Happy to know that you still do that - so many folks leave their shades closed for the entire flight! I’ve been ‘looking out the widow at the world’ professionally for about 17 years, and still love to do it when riding around in the back.
This - what can I say - lack of curiosity, interest, awe, about our world - leaves me mystified. I could spend (and often do) entire flights gazing out windows; that, and studying the screen - the only screen I will ever watch on a flight - that depicts the flight path.
I love to do it, and far prefer it to anything else when flying - I loathe movies on flights; occasionally, there will be a compelling conversation with a fellow passenger, but, for me, gazing out that window (and glancing at the screen that depicts the flight path) is still a source of wonder for me, a marvel that I will never cease to enjoy.
Actually, to me, it is still a marvel that we have "manned flight" at all; I'm very mindful that it is just under 120 years ago since the Wright brothers tested their wildly revolutionary and transformative craft at Kitty Hawk.
I thrill to studying the landscape of countries and regions from thousands of feet (or metres) above ground, - it is instructive and thought-provoking to see how physical features change (as does the fact and extent of cultivation) and I still react with stunned amazement and stupefied delight - and awed gratitude - that I have had the privilege of working and travelling across three continents (none of them America, a continent I have never visited) and seeing stuff - with my own eyes - that I used to study with absorbed fascination in an atlas, or, while watching a documentary on TV.
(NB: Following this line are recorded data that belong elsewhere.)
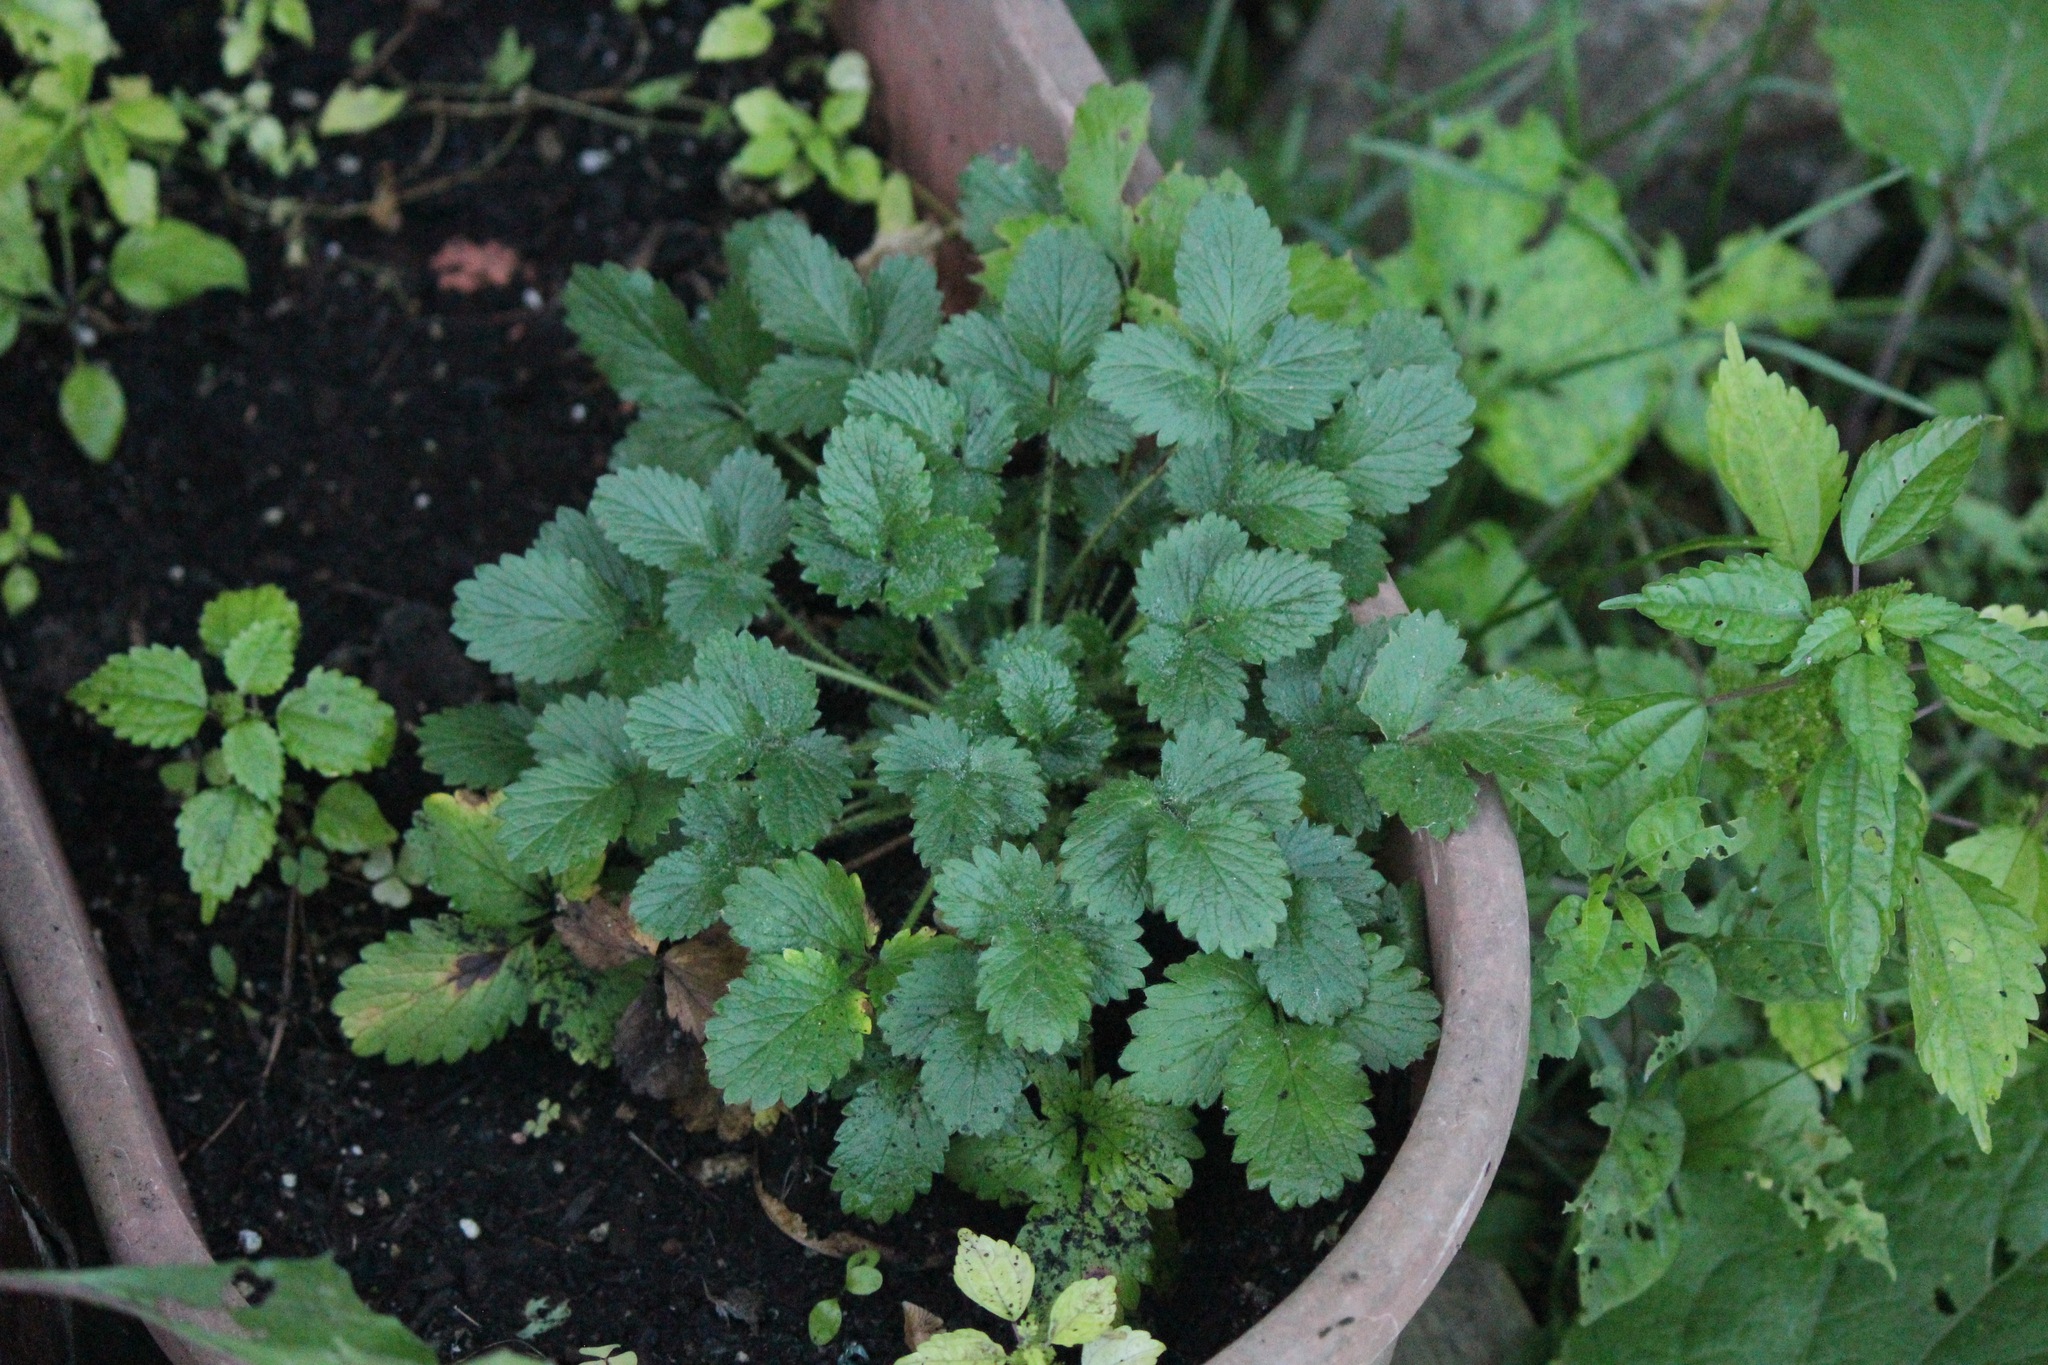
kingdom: Plantae
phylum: Tracheophyta
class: Magnoliopsida
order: Rosales
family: Rosaceae
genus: Potentilla
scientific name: Potentilla norvegica
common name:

The Horn of Africa, Lake Caspian, the Pamir and Tien Shan mountains, - even the striking - striking, because quite distinctive - coast of the Netherlands ("gosh", exclaimed the person who sat beside me, the first time I flew over the coast of the Netherlands on a flight from Russia, in the early 1990s, "it looks just like it does in an atlas", yes, it does), these are amazing from the air; and, flying from some airports in the less developed parts of central Asia - or, indeed, parts of Africa (and, back in the 1990s, the former Soviet Union and Central and Eastern Europe) - in planes that were no longer seen in western Europe - like scenes from the 1950s - were also amazing experiences.